The link between diabetes and thyroid dysfunction has been known for decades. Most authors have studied the prevalence of thyroid disease among patients with T1DM due to the autoimmune nature of this disease (Franzese et al. 2000). There is conflicting data on the association between smoking and autoimmune thyroid disease. Fukata S et al. (Fukata et al. 1996) found that smoking increased the risk of developing hypothyroidism among smokers with Hashimoto’s thyroiditis. Other researchers did not confirm the association between smoking and hypothyroidism (Vestergaard 2004), even arguing that smoking may reduce the risk of developing hypothyroidism (Asvold et al. 2007). Cho NH et al. (Cho et al. 2010) found that subclinical hypothyroidism was inversely proportional to current smoking status in female smokers.
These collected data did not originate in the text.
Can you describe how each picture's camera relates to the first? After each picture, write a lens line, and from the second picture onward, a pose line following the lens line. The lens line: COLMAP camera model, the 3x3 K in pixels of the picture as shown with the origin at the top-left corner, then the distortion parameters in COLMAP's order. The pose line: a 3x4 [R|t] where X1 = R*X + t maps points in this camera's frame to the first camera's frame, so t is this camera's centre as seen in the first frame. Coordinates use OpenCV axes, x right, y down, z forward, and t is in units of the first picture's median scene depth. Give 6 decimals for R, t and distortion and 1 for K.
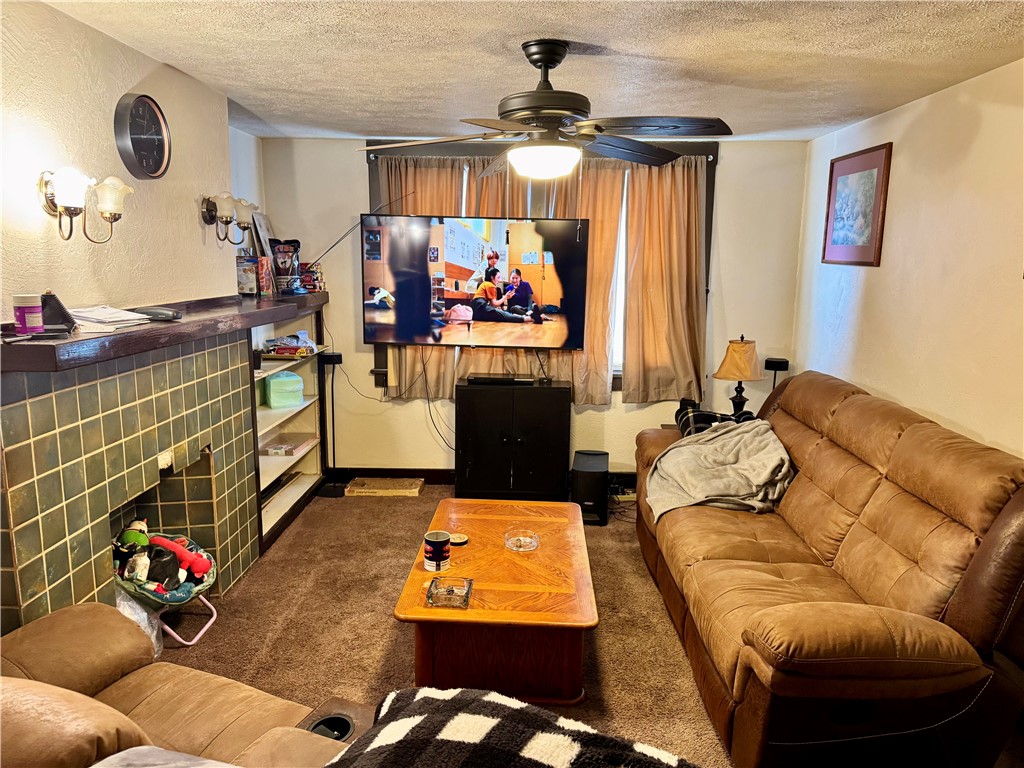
lens RADIAL K [[722.7, 0, 511.2], [0, 722.7, 385.2], [0, 0, 1]] dist [0.084264, -0.102357]
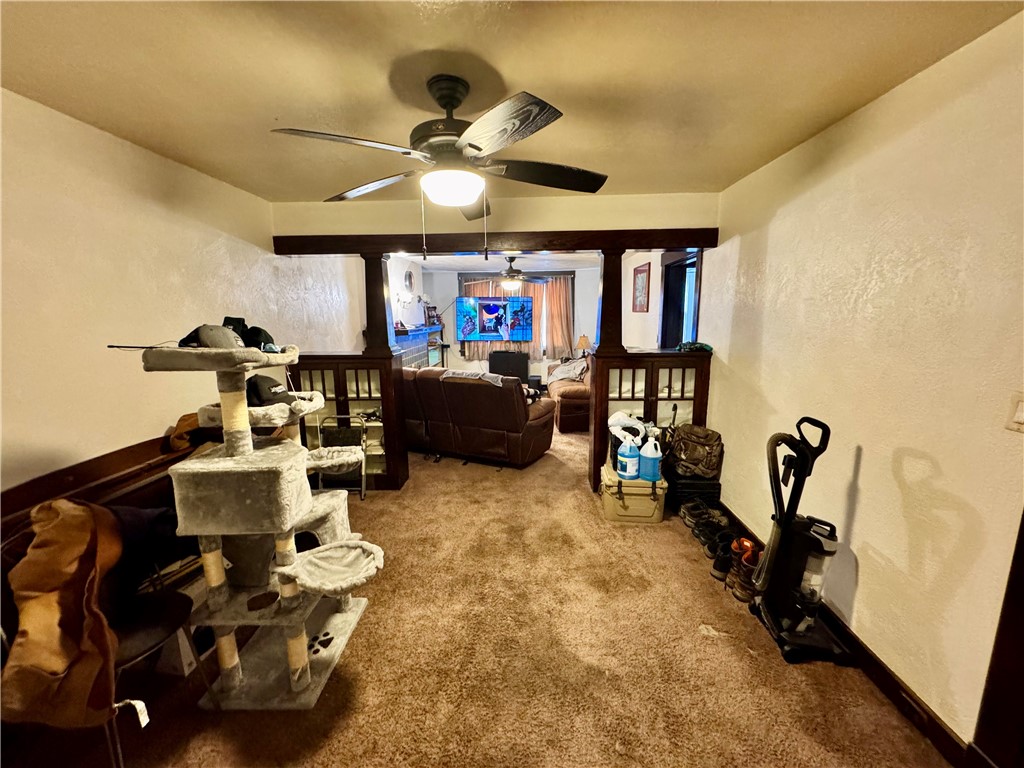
lens RADIAL K [[410.9, 0, 512.2], [0, 410.9, 378.8], [0, 0, 1]] dist [-0.002394, -0.000406]
pose [[0.999709, -0.020723, -0.012337, 0.054021], [0.020543, 0.999683, -0.014567, 0.186275], [0.012635, 0.014309, 0.999818, -0.977334]]
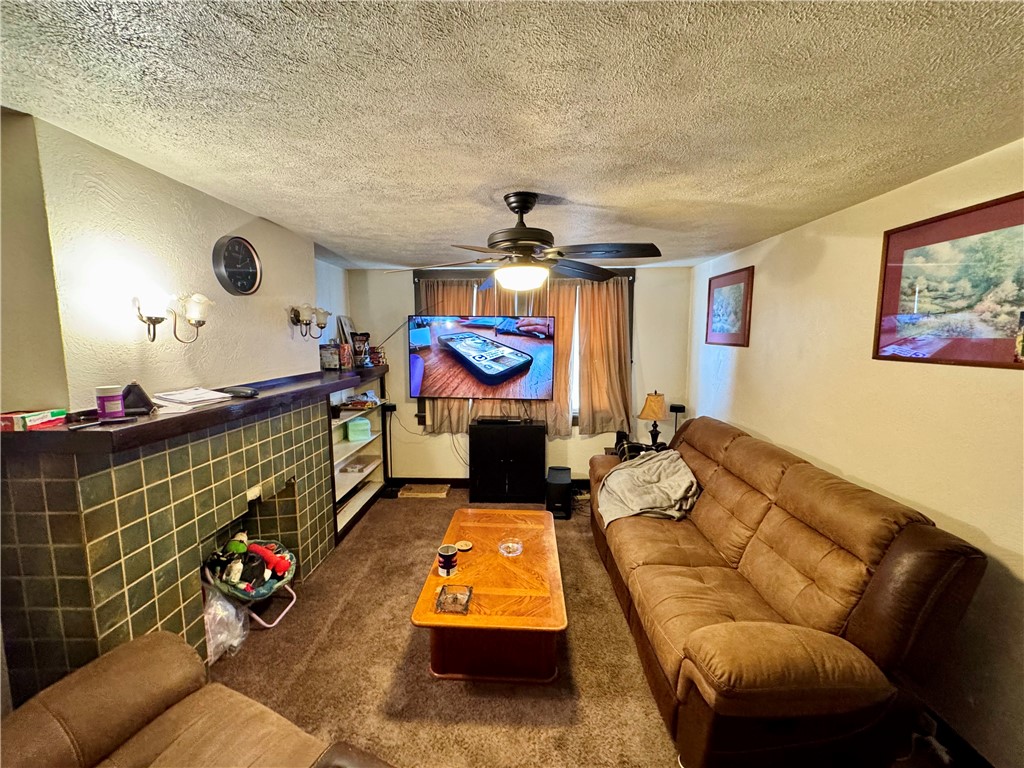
lens RADIAL K [[410.9, 0, 510.9], [0, 410.9, 381.9], [0, 0, 1]] dist [-0.002394, -0.000406]
pose [[0.999921, -0.012316, -0.002403, 0.019700], [0.012135, 0.997848, -0.064431, -0.047902], [0.003192, 0.064397, 0.997919, 0.186696]]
The protective role of smoking in the development of hypothyroidism has been suggested to be due to the immune system. We found a statistically significant increase in TSH levels in smokers compared to non-smokers with T1DM (Table 1 and Fig. 4). Several studies have shown that thyroid hormones can affect blood glucose levels. TSH can affect metabolic parameters and cause hyperglycemia by multiple mechanisms, including increasing leptin secretion (Duntas and Biondi 2013), increasing hepatic glucose production (Tian et al. 2010), and decreasing insulin production and secretion by pancreatic β cells (Santini et al. 2014). Appropriate control of diabetes can reduce the risk of developing thyroid disorders, and vice versa.

Smoking impairs glycemic control and thyroid function in patients with T1DM.